- _DESCRIPTION OF THE TASK_
Using the records below, copy every line that holds the string "appointee".

- _SOURCE MATERIAL_
....................

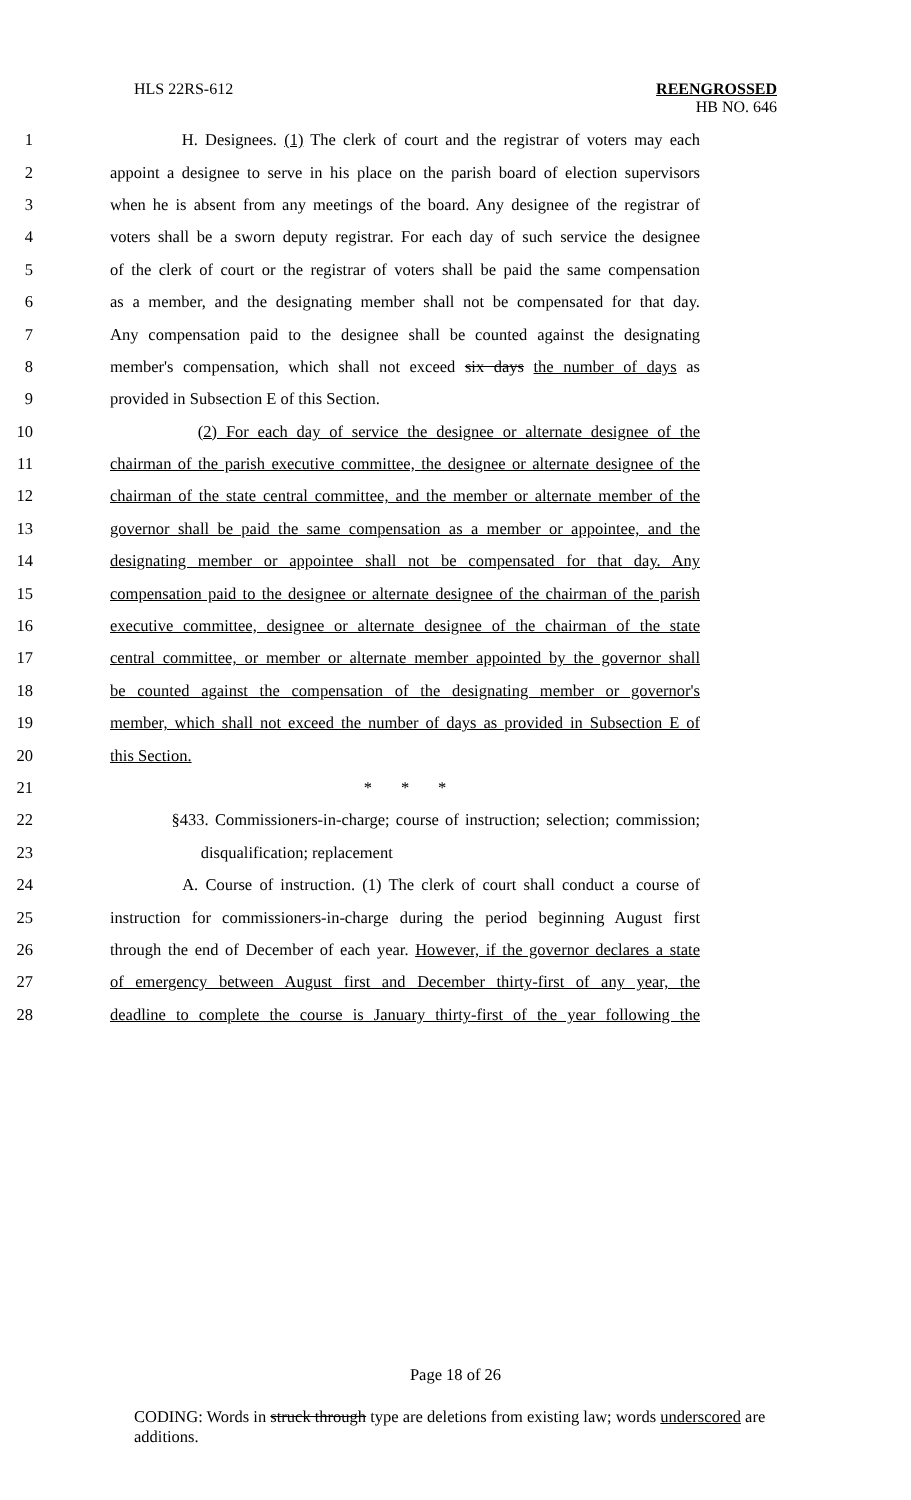HLS 22RS-612 REENGROSSED
HB NO. 646
1 H. Designees. (1) The clerk of court and the registrar of voters may each
2 appoint a designee to serve in his place on the parish board of election supervisors
3 when he is absent from any meetings of the board. Any designee of the registrar of
4 voters shall be a sworn deputy registrar. For each day of such service the designee
5 of the clerk of court or the registrar of voters shall be paid the same compensation
6 as a member, and the designating member shall not be compensated for that day.
7 Any compensation paid to the designee shall be counted against the designating
8 member's compensation, which shall not exceed six days the number of days as
9 provided in Subsection E of this Section.
10 (2) For each day of service the designee or alternate designee of the
11 chairman of the parish executive committee, the designee or alternate designee of the
12 chairman of the state central committee, and the member or alternate member of the
13 governor shall be paid the same compensation as a member or appointee, and the
14 designating member or appointee shall not be compensated for that day. Any
15 compensation paid to the designee or alternate designee of the chairman of the parish
16 executive committee, designee or alternate designee of the chairman of the state
17 central committee, or member or alternate member appointed by the governor shall
18 be counted against the compensation of the designating member or governor's
19 member, which shall not exceed the number of days as provided in Subsection E of
20 this Section.
21 * * *
22 §433. Commissioners-in-charge; course of instruction; selection; commission;
23 disqualification; replacement
24 A. Course of instruction. (1) The clerk of court shall conduct a course of
25 instruction for commissioners-in-charge during the period beginning August first
26 through the end of December of each year. However, if the governor declares a state
27 of emergency between August first and December thirty-first of any year, the
28 deadline to complete the course is January thirty-first of the year following the
Page 18 of 26
CODING: Words in struck through type are deletions from existing law; words underscored are additions.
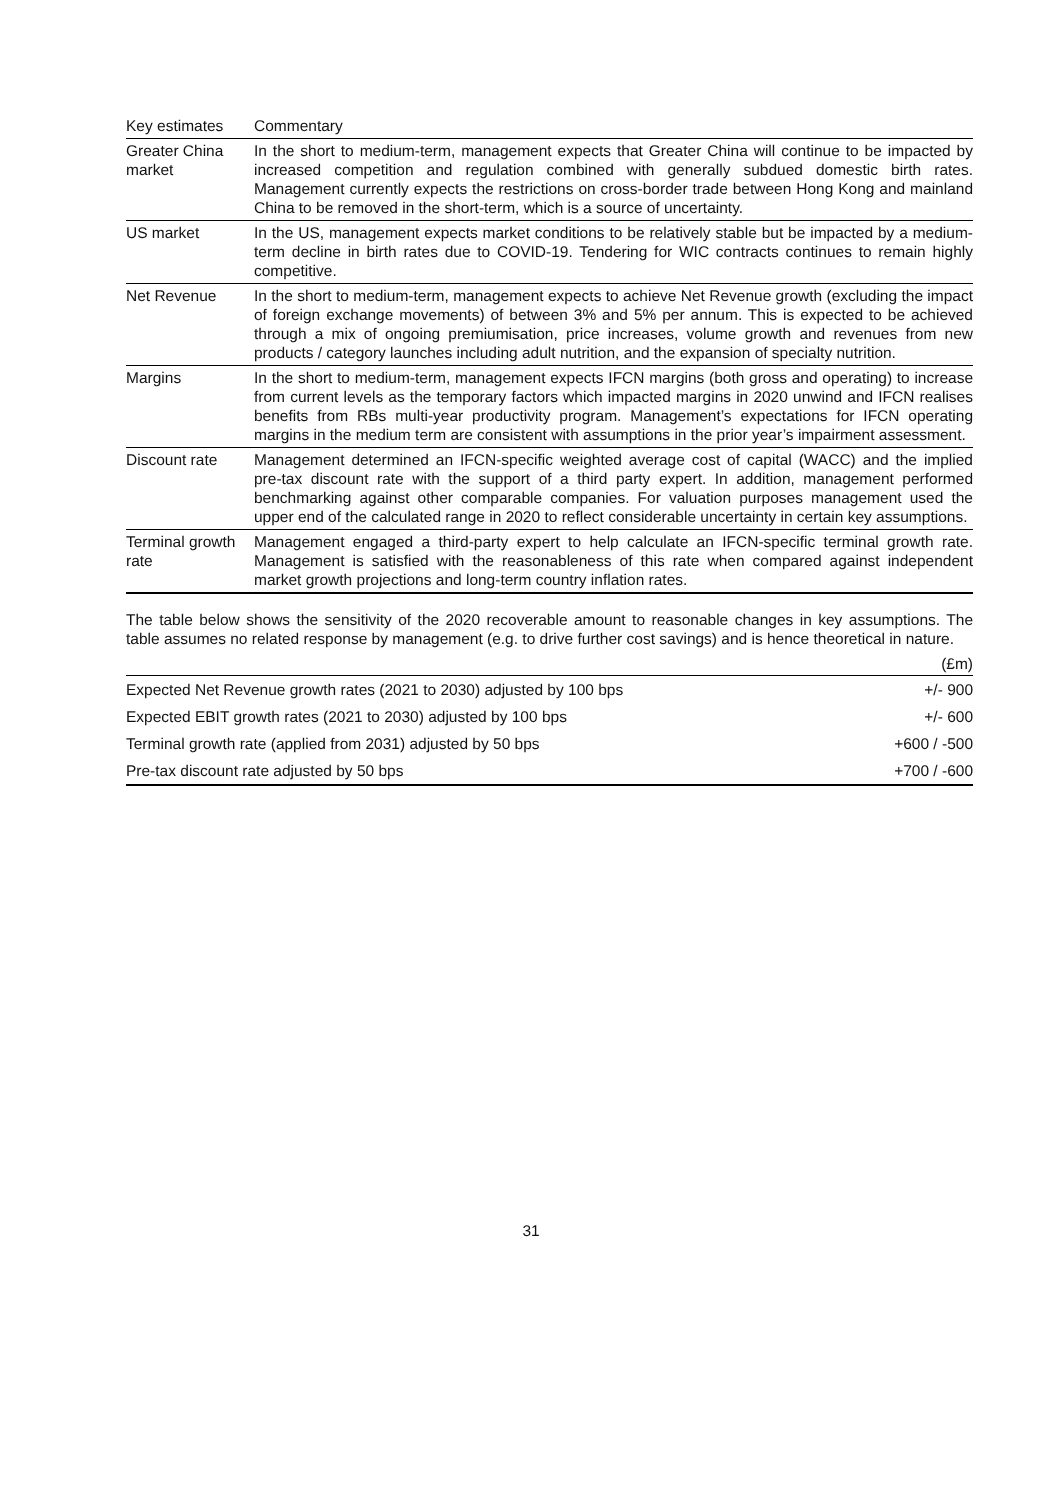| Key estimates | Commentary |
| --- | --- |
| Greater China market | In the short to medium-term, management expects that Greater China will continue to be impacted by increased competition and regulation combined with generally subdued domestic birth rates. Management currently expects the restrictions on cross-border trade between Hong Kong and mainland China to be removed in the short-term, which is a source of uncertainty. |
| US market | In the US, management expects market conditions to be relatively stable but be impacted by a medium-term decline in birth rates due to COVID-19. Tendering for WIC contracts continues to remain highly competitive. |
| Net Revenue | In the short to medium-term, management expects to achieve Net Revenue growth (excluding the impact of foreign exchange movements) of between 3% and 5% per annum. This is expected to be achieved through a mix of ongoing premiumisation, price increases, volume growth and revenues from new products / category launches including adult nutrition, and the expansion of specialty nutrition. |
| Margins | In the short to medium-term, management expects IFCN margins (both gross and operating) to increase from current levels as the temporary factors which impacted margins in 2020 unwind and IFCN realises benefits from RBs multi-year productivity program. Management’s expectations for IFCN operating margins in the medium term are consistent with assumptions in the prior year’s impairment assessment. |
| Discount rate | Management determined an IFCN-specific weighted average cost of capital (WACC) and the implied pre-tax discount rate with the support of a third party expert. In addition, management performed benchmarking against other comparable companies. For valuation purposes management used the upper end of the calculated range in 2020 to reflect considerable uncertainty in certain key assumptions. |
| Terminal growth rate | Management engaged a third-party expert to help calculate an IFCN-specific terminal growth rate. Management is satisfied with the reasonableness of this rate when compared against independent market growth projections and long-term country inflation rates. |
The table below shows the sensitivity of the 2020 recoverable amount to reasonable changes in key assumptions. The table assumes no related response by management (e.g. to drive further cost savings) and is hence theoretical in nature.
| | (£m) |
| Expected Net Revenue growth rates (2021 to 2030) adjusted by 100 bps | +/- 900 |
| Expected EBIT growth rates (2021 to 2030) adjusted by 100 bps | +/- 600 |
| Terminal growth rate (applied from 2031) adjusted by 50 bps | +600 / -500 |
| Pre-tax discount rate adjusted by 50 bps | +700 / -600 |
31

....................

- _REPLY TO THE EXERCISE_
13 governor shall be paid the same compensation as a member or appointee, and the
14 designating member or appointee shall not be compensated for that day. Any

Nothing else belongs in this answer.